Even without involving market access and tariff reductions, negotiations on the trade pillar of the Indo-Pacific Economic Framework encountered difficulties. The other three pillars of the Indo-Pacific Economic Framework were negotiated by the U.S. Department of Commerce, while the trade pillar was negotiated by U.S. Trade Representative Katherine Tai.

Earlier this month, Tai said in an interview with U.S. media that she would announce "exciting" results related to the four pillars of the Indo-Pacific Economic Framework during the APEC meeting.

However, last week, U.S. officials revealed that an agreement related to the trade pillar could not be reached. An informed official told Axios news network in an interview that Democratic lawmakers preparing for next year's congressional elections expressed concerns about the U.S. government reaching trade agreements with other countries.

Since Trump linked trade agreements to the loss of American jobs, trade agreements have become a sensitive issue for many voters. Senate Majority Leader and Democrat Chuck Schumer warned the Biden administration of the political risks of reaching trade agreements less than a year before the election.

Senator Sherrod Brown, a Democrat from Ohio, issued a statement directly opposing the trade part of the Indo-Pacific Economic Framework, calling it "unacceptable." Brown, who will participate in next year's reelection, is only within a 5 percentage point gap with four Republican candidates in the polls.

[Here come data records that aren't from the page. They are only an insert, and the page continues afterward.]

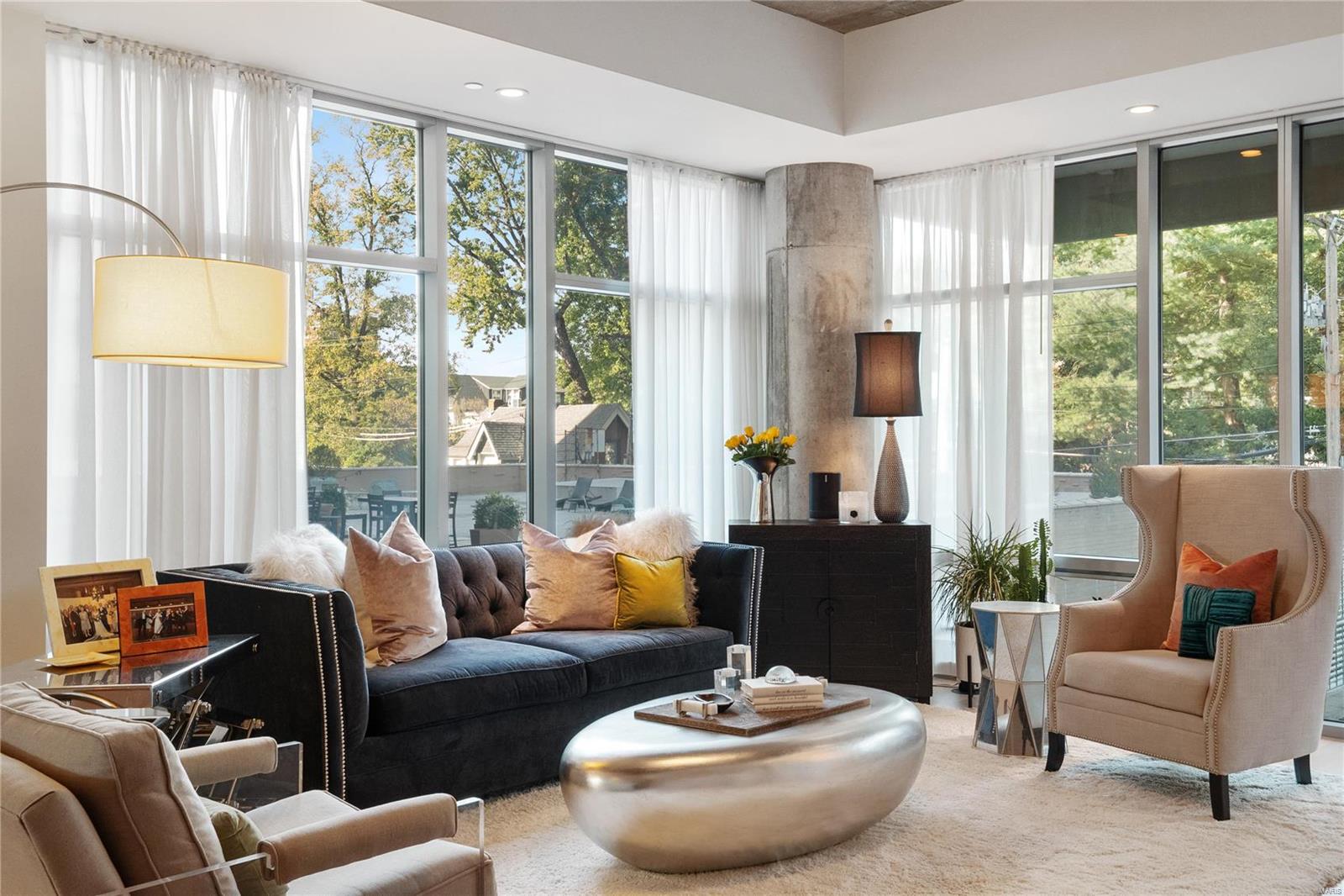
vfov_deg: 36.9
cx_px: 672
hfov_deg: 53.1
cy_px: 448
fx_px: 1344
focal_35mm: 36
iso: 400
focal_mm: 18
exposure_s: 1/6
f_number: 6.3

Informed officials said that it was due to pressure from Democratic lawmakers that the White House asked U.S. negotiators to slow down negotiations on the trade pillar of the Indo-Pacific Economic Framework.

Agence France-Presse described the obstruction of trade pillar negotiations as a "setback" for the U.S., which could further weaken the U.S.'s reliability as a trade partner. The article pointed out that for decades, the U.S. government has established cooperative relationships with countries around the world through free trade agreements, but now, influenced by domestic politics, the U.S. has moved towards an "isolationist" mode.

Bloomberg also expressed a similar view. Wendy Cutler, vice president of the Asia Society Policy Institute and former U.S. deputy trade representative, said in an interview with the media that the U.S.'s failure to reach an agreement on the trade pillar with 13 countries has "shocked our trade partners."

Cutler said that trade negotiations have ups and downs, and it is now clearly a low point, a "major setback" encountered.